Mario Ardigó – Azione Cattolica in San Clemente papa – Roma, Monte Sacro, Valli

  

lunedì 30 gennaio 2023

Sinodalità e pluralismo

Sinodalità e pluralismo

 

  La sinodalità è un modo di fare Chiesa: un metodo basato sui principi di rispetto della dignità delle persone, di partecipazione e di corresponsabilità.

   Le strutture ecclesiastiche principali italiane non sono attualmente sinodali. Nelle parrocchie perché non lo si è mai fatto e non è stato ancora istituito un sistema di regole per poterlo fare. Ad altri livelli della gerarchia, per l’assolutismo episcopale e papale. 

  È paradossale, perché la maggiore partecipazione che si vorrebbe indurre con la sinodalità dovrebbe coinvolgere maggiormente la base, ma i processi sinodali attualmente in corso da noi sono stati ordinati dal Papa, quindi da un autocrate, organizzati senza troppa convinzione dalla burocrazia ecclesiastica, con scarsissimo interesse da parte dell’altra gente.

  La dottrina corrente insegna che noi tutti avremmo un fiuto per intuire la via giusta tra quelle proposte, cosa che a me risulta poco evidente. I più mi pare che non sappiano che pesci prendere, ad esempio in materia di sinodalità. Ma io non sono un teologo.

  Di solito la si pensa diversamente in molte cose, pur mantenendo alcuni agganci sui fondamentali, nella misura in cui se ne è consapevoli. Questo è il pluralismo.

   In un ambiente pluralistico essere sinodali non è semplice. Di fatto non si riesce sempre  ad andare d’accordo con tutti  e c’è chi, tra coloro che hanno scritto in materia, comincia realisticamente a riconoscerlo. È un fatto di comune esperienza.

  C’è, insomma, in religione un certo pluralismo di modi di vivere la fede. Tutti lo possiamo constatare. In realtà nessuna persona vive la nostra fede esattamente come fa un’altra. I teologi ne sono l’esempio più eclatante. Raramente se ne trovano due che siano d’accordo su tutto. Questo si manifesta ad ogni livello della vita in comune.

  Anche quando in religione si parla di comunione, non si vuole intendere, in genere, che si concordi su tutto. 

  Le religioni, e anche la nostra, sono espresse anche mediante miti e la produzione mitologica è incessante nelle società umane. Difficile smentire un mito, anche quando riguarda persone o gruppi dei quali si ha una memoria molto recente o addirittura attuale. In genere intorno ad ogni persona che è riuscita ad esprimere un potere pubblico significativo si costruisce un mito. Va detto, infine, che ciascuna persona organizza un mito intorno a se stessa.
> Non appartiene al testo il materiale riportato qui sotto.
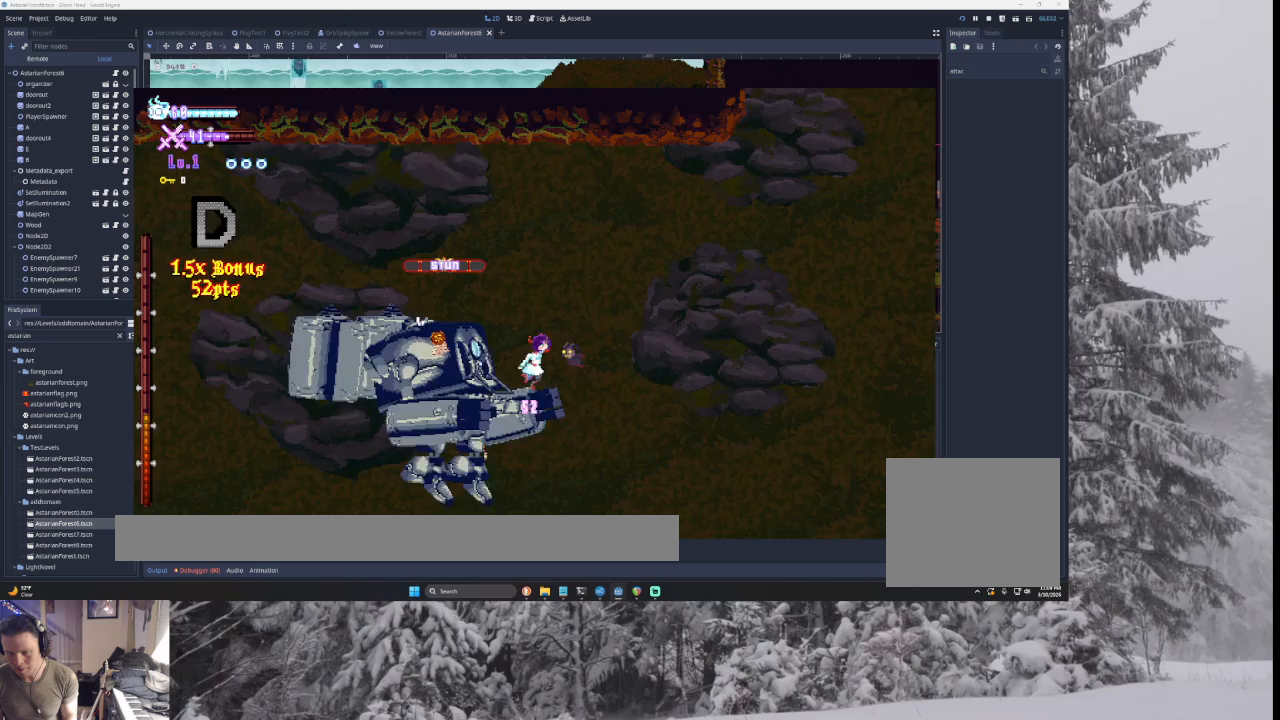
{"buttons": [], "left_stick": "left", "right_stick": "center", "events": [[33, "left_stick", "center"], [33, "right_stick", "down"], [100, "left_stick", "right"], [133, "right_stick", "center"], [300, "left_stick", "left"]]}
   Le nostre Chiese hanno avuto storicamente seri problemi nella gestione del pluralismo. Dal Duecento fino al consolidarsi delle democrazie europee nell’Ottocento hanno espresso livelli di violenza repressiva orrendi, che colpirono sapienti e gente comune. Questo non ha riguardato solo la nostra confessione, ma sicuramente essa è stata quella che l’ha espressa con più forza, istituzionalizzandola in un efferato sistema di polizia teologica e politica denominato Inquisizione. In genere nella propaganda religiosa si cerca di edulcorarne natura, scopi ed effetti. Ma per oltre seicento anni esso deturpò il nostro continente e i territori extraeuropei di colonizzazione europea. E francamente appare veramente troppo poco l’atto di rituale pentimento inscenato nella Giornata del Perdono, durante il Grande Giubileo dell’Anno 2000, non seguito da nulla di simile negli anni successivi, fino ad oggi.
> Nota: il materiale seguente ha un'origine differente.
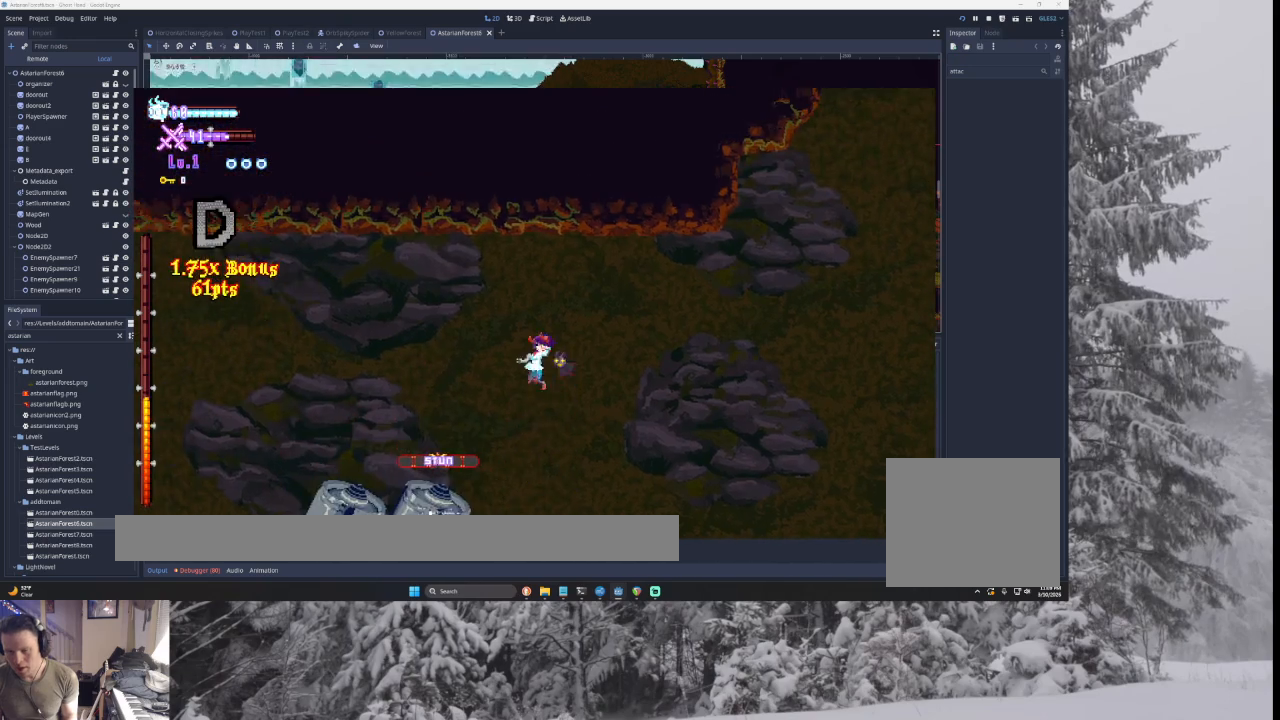
{"buttons": [], "left_stick": "right", "right_stick": "center", "events": [[33, "right_stick", "down"], [100, "left_stick", "right"], [133, "right_stick", "center"]]}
  Se ci si ritrova per costruire la sinodalità in una realtà di base e una persona se ne esce sostenendo di aver ricevuto una rivelazione soprannaturale pretendendo che le si dia credito, che fare? Ma anche senza arrivare a questo estremo, ci può essere chi la vuole bianca e chi nera e le parti non sentono ragioni: ciascuna vuole che sia come dice. Chi decide che fare tutti insieme? Deve essere bianca o nera?

   Non sempre il pluralismo è del tipo che consente la convivenza, eppure nello spirito di sinodalità si vorrebbe cercare di rimanere insieme nonostante tutto. Invece ogni fazione (a quel punto di questo si tratta, perché si entra fatalmente in guerra) cercherà invariabilmente di prevalere sulle altre silenziandole o escludendole. Siano anatema, secondo le formule di sanzione che seguirono fino al Concilio Vaticano 1º (1870) la condanna di certe definizioni o di chi rifiutava quelle deliberate come normative, siano maledetti e allontanati.

  Negli scorsi anni ’70, nei vivaci moti di rinnovamento seguiti al Concilio Vaticano 2º, ci si confrontò con un accentuato pluralismo teologico ed ecclesiale: la gente voleva partecipare e i teologi cercavano di costruire una cultura adeguata. Una sessantina di anni prima era accaduto qualcosa di simile e il Papato aveva reagito con una crudele e inesorabile repressione, che aveva fatto danni umani enormi. Dal 1985, regnante il papa Giovanni Paolo 2º ci fu qualcosa di simile: in fin dei conti non si era riusciti a gestire pacificamente quel pluralismo.  La volta precedente la cosa sfociò nei disonorevoli compromessi con il regime mussoliniano e poi con quello hitleriano. La seconda nella dissoluzione del cattolicesimo democratico italiano, artefice della nuova democrazia repubblicana postfascista e protagonista del processo di unificazione europea. E’ la situazione in cui ci troviamo ora.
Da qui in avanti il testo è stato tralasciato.